Akşam yemeğini yiyip hemen odasına çıktı. Mektubu açtı ve okumaya başladı.
Oğlum,
Neden bir muggle eşyası istediğini anlamadım. Vardır bir bildiğin diye gönderdim. Baban da ben de seni çok seviyoruz.
Annen.
Hemen hediye paketini açtı ve telefonu eline aldı. Muggle kitabından araştırdığı kadarıyla nasıl kullanması gerektiğini biliyordu. Hemen rehbere girdi ve tanımadığı yabancının numarasını ekledi.
Ertesi gün
Dönemin son sınavına gireceklerdi. Harry iki sıradan da artık bir mesaj almamıştı. Açıkçası kendi sırasındaki kişiyle konuşmak isterdi ama numarasını verdiği çocukla konuşmak istemezdi. Çünkü rezil olduğunu düşünüyordu. Eğer rezil olmasaydı çoktan bir şeyler yazardı sonuçta. Değil mi?
***
Artık tüm sınavlar bitmişti. Onları tam iki haftalık bir tatil bekliyordu. Harry odasına çıktı. Bavulunu topladı ve arkadaşlarıyla vedalaştı. Eve gitmek için sabırsızlanıyordu. Annesini ve babasını çok özlemişti.
***
''Sevgili öğrenciler bir dönemin daha sonuna geldik. Sizleri iki haftalık bir tatil bekliyor. Umarım tatiliniz iyi geçer. Tatilden sonra yani ikinci dönem sizi büyük bir sürpriz bekliyor. Şimdi açıklamayacağım. Hepinize iyi tatiller!'' diye açıkladı Profesör Mcgonagall.
***
''Sence Mcgonagall'ın sürpriz diye bahsettiği şey ne olabilir Harry,'' diye sordu Hermione.

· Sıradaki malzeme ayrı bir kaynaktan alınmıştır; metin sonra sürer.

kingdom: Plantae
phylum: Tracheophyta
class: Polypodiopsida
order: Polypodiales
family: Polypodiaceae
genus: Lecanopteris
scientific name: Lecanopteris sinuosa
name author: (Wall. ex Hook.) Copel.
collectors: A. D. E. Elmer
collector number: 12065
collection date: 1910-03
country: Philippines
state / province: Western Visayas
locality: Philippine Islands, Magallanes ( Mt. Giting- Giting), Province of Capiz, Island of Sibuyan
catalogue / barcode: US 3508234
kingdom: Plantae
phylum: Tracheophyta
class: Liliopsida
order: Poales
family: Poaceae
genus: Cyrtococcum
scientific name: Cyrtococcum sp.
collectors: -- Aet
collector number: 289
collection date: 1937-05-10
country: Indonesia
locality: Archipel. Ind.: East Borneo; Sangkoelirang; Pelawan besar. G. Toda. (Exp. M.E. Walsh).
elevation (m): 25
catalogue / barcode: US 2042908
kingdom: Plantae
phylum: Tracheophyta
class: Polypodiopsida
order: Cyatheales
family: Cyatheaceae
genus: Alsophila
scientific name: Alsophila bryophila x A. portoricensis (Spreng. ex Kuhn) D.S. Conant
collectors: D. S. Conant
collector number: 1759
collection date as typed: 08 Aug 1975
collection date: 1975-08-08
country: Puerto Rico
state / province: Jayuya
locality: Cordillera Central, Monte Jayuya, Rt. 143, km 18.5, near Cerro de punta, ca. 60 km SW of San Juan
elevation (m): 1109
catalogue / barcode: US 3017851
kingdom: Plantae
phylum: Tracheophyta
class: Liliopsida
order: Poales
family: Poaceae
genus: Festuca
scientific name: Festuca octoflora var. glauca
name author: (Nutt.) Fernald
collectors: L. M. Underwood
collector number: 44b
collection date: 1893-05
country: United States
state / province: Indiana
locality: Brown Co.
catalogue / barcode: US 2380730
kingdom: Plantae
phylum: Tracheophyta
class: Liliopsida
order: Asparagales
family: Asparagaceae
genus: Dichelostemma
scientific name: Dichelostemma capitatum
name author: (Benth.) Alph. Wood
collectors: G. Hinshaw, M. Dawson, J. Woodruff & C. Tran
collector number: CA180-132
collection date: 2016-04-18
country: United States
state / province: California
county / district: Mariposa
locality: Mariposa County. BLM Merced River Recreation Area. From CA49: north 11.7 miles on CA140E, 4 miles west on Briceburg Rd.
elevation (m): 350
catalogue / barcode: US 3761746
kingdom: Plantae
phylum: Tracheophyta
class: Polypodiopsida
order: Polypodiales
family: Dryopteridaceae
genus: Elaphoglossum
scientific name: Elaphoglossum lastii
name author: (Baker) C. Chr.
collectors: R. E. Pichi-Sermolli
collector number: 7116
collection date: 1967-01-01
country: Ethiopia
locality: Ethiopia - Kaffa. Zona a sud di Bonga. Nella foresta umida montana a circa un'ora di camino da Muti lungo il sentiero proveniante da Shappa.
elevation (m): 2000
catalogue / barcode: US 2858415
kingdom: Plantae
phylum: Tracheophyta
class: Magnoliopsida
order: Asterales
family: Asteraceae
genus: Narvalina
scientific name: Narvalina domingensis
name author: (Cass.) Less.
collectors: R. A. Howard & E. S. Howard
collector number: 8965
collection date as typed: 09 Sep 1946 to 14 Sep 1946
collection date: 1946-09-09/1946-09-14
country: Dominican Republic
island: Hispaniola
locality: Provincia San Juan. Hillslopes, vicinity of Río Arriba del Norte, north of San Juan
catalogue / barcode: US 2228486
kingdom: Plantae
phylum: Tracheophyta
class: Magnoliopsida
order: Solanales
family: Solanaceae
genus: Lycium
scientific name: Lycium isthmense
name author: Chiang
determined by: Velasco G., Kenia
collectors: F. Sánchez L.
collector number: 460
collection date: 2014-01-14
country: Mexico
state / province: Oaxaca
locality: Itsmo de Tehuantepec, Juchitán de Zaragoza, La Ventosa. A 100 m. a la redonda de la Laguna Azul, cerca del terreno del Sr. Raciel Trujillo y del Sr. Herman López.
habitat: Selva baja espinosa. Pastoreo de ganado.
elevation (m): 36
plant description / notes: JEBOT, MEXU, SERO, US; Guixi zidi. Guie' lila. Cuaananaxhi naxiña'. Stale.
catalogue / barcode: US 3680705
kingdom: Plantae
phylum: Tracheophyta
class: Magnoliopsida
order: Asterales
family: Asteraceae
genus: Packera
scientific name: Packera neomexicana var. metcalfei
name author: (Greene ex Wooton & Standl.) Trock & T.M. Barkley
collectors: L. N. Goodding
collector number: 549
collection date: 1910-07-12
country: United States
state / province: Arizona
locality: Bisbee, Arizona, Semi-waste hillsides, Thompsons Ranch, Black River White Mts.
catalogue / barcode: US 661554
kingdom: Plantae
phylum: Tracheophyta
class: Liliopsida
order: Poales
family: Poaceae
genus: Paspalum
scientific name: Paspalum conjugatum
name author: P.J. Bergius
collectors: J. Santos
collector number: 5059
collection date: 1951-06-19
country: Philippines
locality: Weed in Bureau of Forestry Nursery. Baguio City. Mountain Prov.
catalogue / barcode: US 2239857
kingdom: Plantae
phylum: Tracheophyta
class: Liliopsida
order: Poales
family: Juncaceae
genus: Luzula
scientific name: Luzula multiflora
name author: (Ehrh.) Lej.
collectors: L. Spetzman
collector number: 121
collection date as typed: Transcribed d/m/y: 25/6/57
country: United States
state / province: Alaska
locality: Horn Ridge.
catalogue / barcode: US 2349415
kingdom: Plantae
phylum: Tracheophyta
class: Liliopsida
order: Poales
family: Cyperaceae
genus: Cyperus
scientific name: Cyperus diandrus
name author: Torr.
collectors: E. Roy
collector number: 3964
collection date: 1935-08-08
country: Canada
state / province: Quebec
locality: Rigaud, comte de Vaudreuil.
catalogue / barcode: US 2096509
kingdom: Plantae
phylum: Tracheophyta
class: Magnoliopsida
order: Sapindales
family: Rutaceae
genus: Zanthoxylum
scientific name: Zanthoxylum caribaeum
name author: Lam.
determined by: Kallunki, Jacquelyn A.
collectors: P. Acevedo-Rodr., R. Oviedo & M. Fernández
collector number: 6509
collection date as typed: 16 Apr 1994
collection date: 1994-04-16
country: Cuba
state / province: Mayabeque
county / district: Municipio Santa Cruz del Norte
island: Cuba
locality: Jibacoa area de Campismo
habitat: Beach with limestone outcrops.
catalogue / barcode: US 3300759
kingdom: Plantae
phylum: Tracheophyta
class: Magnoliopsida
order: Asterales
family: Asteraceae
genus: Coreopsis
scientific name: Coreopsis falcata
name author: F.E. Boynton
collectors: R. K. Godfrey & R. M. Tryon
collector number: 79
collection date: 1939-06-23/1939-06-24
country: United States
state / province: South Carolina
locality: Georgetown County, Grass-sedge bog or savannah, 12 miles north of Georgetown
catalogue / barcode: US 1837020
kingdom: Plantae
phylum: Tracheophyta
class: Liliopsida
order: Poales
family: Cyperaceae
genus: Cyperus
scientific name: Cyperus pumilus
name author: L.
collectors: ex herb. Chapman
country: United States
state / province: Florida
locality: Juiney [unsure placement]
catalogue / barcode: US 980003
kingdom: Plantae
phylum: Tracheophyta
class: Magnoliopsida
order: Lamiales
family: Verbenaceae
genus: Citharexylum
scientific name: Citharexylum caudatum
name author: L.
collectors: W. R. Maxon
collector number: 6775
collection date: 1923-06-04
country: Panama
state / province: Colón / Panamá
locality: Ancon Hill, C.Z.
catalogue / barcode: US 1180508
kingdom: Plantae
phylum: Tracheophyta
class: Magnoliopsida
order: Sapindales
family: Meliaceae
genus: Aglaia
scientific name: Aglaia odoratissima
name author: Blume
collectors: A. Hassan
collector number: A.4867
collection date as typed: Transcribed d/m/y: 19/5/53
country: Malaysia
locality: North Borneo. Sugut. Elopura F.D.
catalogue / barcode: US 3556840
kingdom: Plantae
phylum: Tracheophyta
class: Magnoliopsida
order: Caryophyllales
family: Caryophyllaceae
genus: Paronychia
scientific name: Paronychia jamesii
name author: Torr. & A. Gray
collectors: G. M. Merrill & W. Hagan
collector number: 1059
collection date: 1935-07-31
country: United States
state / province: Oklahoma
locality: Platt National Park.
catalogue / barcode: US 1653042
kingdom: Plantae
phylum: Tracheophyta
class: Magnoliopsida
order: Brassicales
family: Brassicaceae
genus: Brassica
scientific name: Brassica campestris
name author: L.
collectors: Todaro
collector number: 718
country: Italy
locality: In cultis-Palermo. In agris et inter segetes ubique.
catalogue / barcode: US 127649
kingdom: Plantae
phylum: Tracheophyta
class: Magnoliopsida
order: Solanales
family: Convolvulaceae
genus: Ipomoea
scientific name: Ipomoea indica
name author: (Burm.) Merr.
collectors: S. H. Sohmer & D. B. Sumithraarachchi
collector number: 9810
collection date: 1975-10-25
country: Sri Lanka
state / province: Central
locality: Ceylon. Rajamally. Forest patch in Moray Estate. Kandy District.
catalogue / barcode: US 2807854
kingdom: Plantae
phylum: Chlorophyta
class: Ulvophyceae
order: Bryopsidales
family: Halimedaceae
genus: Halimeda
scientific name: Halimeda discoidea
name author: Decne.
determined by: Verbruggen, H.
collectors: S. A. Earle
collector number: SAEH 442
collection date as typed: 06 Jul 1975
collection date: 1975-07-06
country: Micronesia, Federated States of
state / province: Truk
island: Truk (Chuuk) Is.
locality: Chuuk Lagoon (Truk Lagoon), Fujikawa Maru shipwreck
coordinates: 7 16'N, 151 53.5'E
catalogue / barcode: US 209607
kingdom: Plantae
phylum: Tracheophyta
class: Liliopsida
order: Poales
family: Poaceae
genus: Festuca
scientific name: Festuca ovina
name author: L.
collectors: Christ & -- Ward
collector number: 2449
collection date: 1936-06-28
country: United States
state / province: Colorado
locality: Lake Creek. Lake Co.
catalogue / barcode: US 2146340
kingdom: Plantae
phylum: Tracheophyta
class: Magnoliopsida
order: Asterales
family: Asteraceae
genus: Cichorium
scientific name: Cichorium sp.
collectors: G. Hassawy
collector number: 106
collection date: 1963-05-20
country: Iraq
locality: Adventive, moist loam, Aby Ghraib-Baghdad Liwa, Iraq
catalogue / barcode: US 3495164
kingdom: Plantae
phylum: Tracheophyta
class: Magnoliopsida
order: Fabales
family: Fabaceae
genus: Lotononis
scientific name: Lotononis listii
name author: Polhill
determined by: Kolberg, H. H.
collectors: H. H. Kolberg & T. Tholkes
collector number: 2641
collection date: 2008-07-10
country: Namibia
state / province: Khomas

Harry tam ağzını açmıştı ki.
Ron, ''Bence dönemin ilk günü palyaço kostümü giyip 'Hello bitches' diye konuşma yapacak,'' dedi gülerek.
''Ron!!'' dedi Hermione.
''Biraz daha ciddi olamaz mısın?!'' diye ekledi.
Ron, ''Ne?! Komikti ama. Harry, sence de komik de- Harry?'' dedi.
Harry onlar tartışırken çoktan duvardan geçmiş ve trene binmişti.
Koltuğa oturdu ve ,Aah acaba ne zaman birbirlerinden hoşlandıklarının farkına varacaklar, diye geçirdi içinden.
[460] 💖
ŞİMDİ OKUDUĞUN
DRARRY | exam
Randomİyi okumalar... (1 sene sonraki güncelleme: BU YAZDIĞIM İLK HİKAYEYDİ CRİNGE OLDUĞUNUN FARKINDAYIM!!! 😊)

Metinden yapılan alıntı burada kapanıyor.